In the meantime, Psyence is not struggling for fresh capital. Just last week the group signed a subscription agreement with Cantheon Capital, a US-based fund “focused on listed biotech stocks with near-term catalysts” — for about $1.4m to fund clinical trials for the group’s natural psilocybin drug candidate PEX010 in Australia.

Then, further strengthening the local connection, Psyence raised capital in November and December last year when Kerzner invested about C$1.3m.

While the venture is still small by global pharmaceutical standards, Aufrichtig stresses that completing phase 2 clinical trials — where the efficacy of the products is tested — could have a huge impact on the valuation of Psyence. Two of the  biggest magic mushroom companies internationally — Compass Pathways with a market value of $331m and Atai Life Sciences with a market value of $450m — have both reached advanced stages of phase 2 testing.

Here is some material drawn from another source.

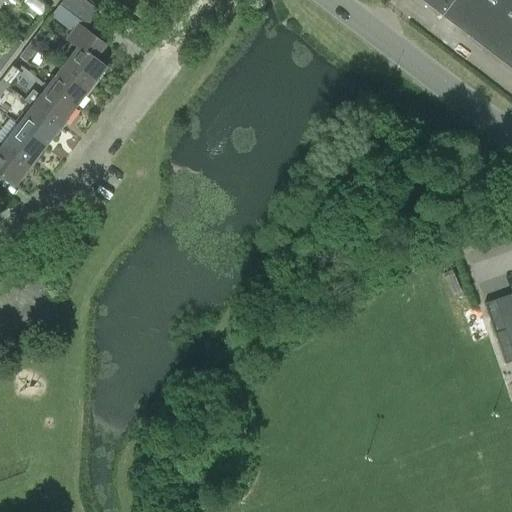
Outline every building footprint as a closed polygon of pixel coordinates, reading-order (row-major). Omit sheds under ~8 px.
[(95,8),(84,0),(63,0),(59,5),(83,23),(95,8)] [(511,0),(421,0),(511,69),(511,0)] [(78,47),(63,67),(90,88),(106,67),(95,59),(105,45),(78,24),(67,39),(78,47)] [(50,32),(43,27),(31,42),(38,47),(50,32)] [(22,42),(16,37),(4,52),(11,58),(22,42)] [(20,56),(27,62),(38,47),(31,42),(20,56)] [(0,57),(0,72),(11,58),(4,52),(0,57)] [(20,71),(13,66),(1,81),(8,86),(20,71)] [(90,88),(63,67),(48,86),(75,107),(90,88)] [(0,82),(0,96),(8,86),(1,81),(0,82)] [(75,107),(48,86),(41,96),(33,90),(25,100),(33,106),(34,106),(61,126),(75,107)] [(18,126),(45,147),(61,126),(34,106),(33,106),(18,126)] [(45,147),(18,126),(3,146),(30,166),(45,147)] [(15,186),(30,166),(3,146),(0,149),(0,183),(4,178),(15,186)] [(511,295),(486,304),(496,333),(506,363),(511,361),(511,295)]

The latest round of funding means Psyence’s phase 2b clinical trials in Australia, which will be conducted with partner Ingenū, can go ahead as quickly as possible.

Aufrichtig says Psyence could look at a dual listing in South Africa - possibly on the Cape Town Stock Exchange (CTSE) - once the Nasdaq listing is settled down and once there is progress in the phase 2 trials.

Interestingly, Cilo Cybin might be making a second rush for the JSE. Founder and CEO Gabriel Theron tells the FM that Cilo Cybin is by no means capitulating and that plans are afoot to capitalise the company. He says details will be disclosed shortly.

Theron says Cilo Cybin’s first attempt at listing showed the risk-averse nature of local investors. “We raised R20m from 2,000 small shareholders. There was not much interest from big investors.”

Feedback from the investment roadshow confirmed the need for an underwriter, a more focused business model and the need to have specific timelines for break-even and profitability. “With this in mind, we hope to be back within the next six months.”